O DJ, com sua habilidade sinistra, parecia mais um feiticeiro invocando poderes ocultos do que um mero condutor de músicas. Ele ergueu os tambores com gestos que lembravam invocações antigas, e o som que deles emanava não era apenas ritmo, mas um pulsar agonizante, como o coração acelerado de alguém à beira do abismo. Cada batida era como um eco do desconhecido, ecoando pelas almas dos presentes e os enredando em uma teia de suspense e terror.
Enquanto isso, o globo dourado, mais do que um simples instrumento de sorte, parecia ser um artefato maldito, uma relíquia de tempos obscuros que agora ressurgia para tecer destinos sombrios. Ele começou a girar em um movimento hipnótico, como se estivesse sendo manipulado por forças além da compreensão humana, revelando os números como revelações vindas de um oráculo profano.
Os primeiros números emergiram do globo, cada um irradiando uma aura de mistério e perigo. Cada bola resplandecia como um olho sinistro, lançando seus raios sobre os presentes e sondando as profundezas de suas almas. No auge do sorteio, entre a multidão ansiosa, emergiu a figura de uma jovem ruiva, cujos cabelos flamejantes pareciam ser a própria encarnação do fogo do inferno. Sua expressão era uma mistura de êxtase e terror, como se ela soubesse que sua sorte era mais uma maldição disfarçada. Seus olhos brilhavam não apenas com a promessa de possibilidades infinitas, mas também com o presságio de um destino sombrio e inevitável.
Um clamor ensurdecedor ecoou pelo recinto, mas não era apenas de celebração; era um lamento primal, o rugido de almas condenadas à escuridão. Vibrações de excitação se misturaram com o medo, criando uma sinfonia dissonante que ecoava pelas paredes, penetrando nas entranhas dos presentes e enchendo-os de uma sensação de desespero.
Madana, com sua voz serena e enigmática, pediu que os ânimos fossem acalmados, mas suas palavras não trouxeram consolo, apenas aumentaram a sensação de inevitabilidade que pairava sobre o salão. Os participantes se aquietaram, mas não por tranquilidade; era como se estivessem resignados ao seu destino, aceitando passivamente o papel que lhes fora atribuído por forças além de seu entendimento.

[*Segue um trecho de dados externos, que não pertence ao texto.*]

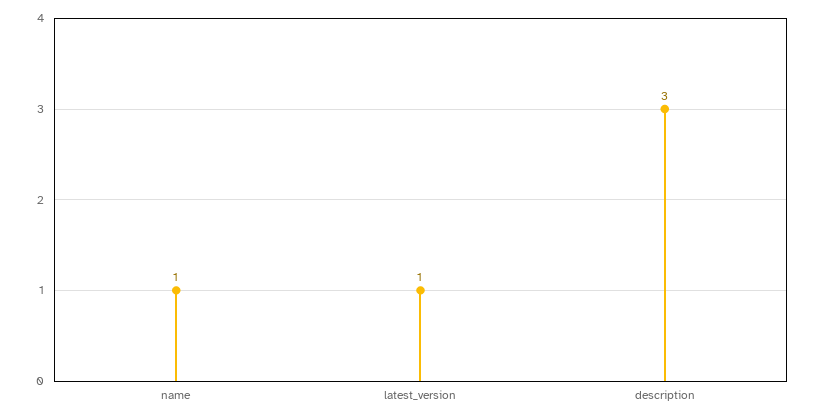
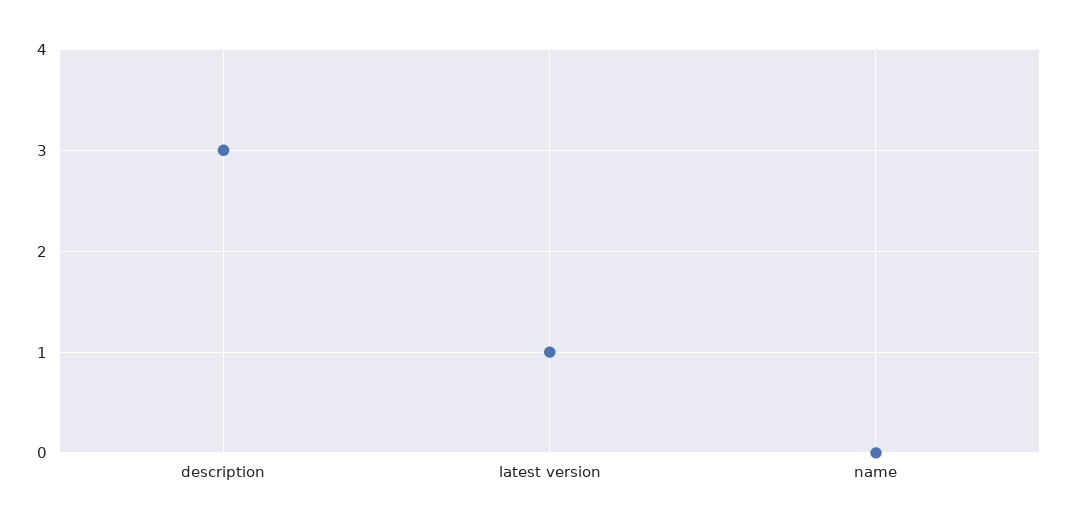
name: 1 -> 0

O globo, em seu movimento inexorável, girou mais uma vez, como se estivesse traçando o destino final de cada alma presente. Os números emergiram lentamente, cada um trazendo consigo uma profecia sombria. E então, entre o suspense sufocante, surgiu a figura de um homem imponente, cuja presença era como a de um demônio encarnado. Sua calvície reluzia à luz dos holofotes, como se fosse uma coroa de espinhos em uma cabeça condenada. Sua barba espessa e desgrenhada era como as trevas que envolviam sua alma, e seus olhos verdes brilhavam com a promessa de perdição.
Sua aparência evocava a imagem de um guerreiro caído, um herói corrompido pela escuridão que agora se erguia para reclamar sua vingança. E assim, o destino desdobrou-se diante dos presentes, entrelaçando as vidas da ruiva radiante e do homem imponente em um danse macabre de perdição e desespero, enquanto o salão ecoava não mais com aplausos, mas com murmúrios de admiração mesclados com gritos abafados de horror. Foi aí que Madana pegou o microfone do DJ novamente e disse:
- E esse é o casal doce da noite. Vamos prepará-los para que eles possam satisfazer os desejos depravados de vocês! E enquanto preparamos o prato para vocês degustarem, abram suas carteiras e comprem suas caixinhas de leite doce!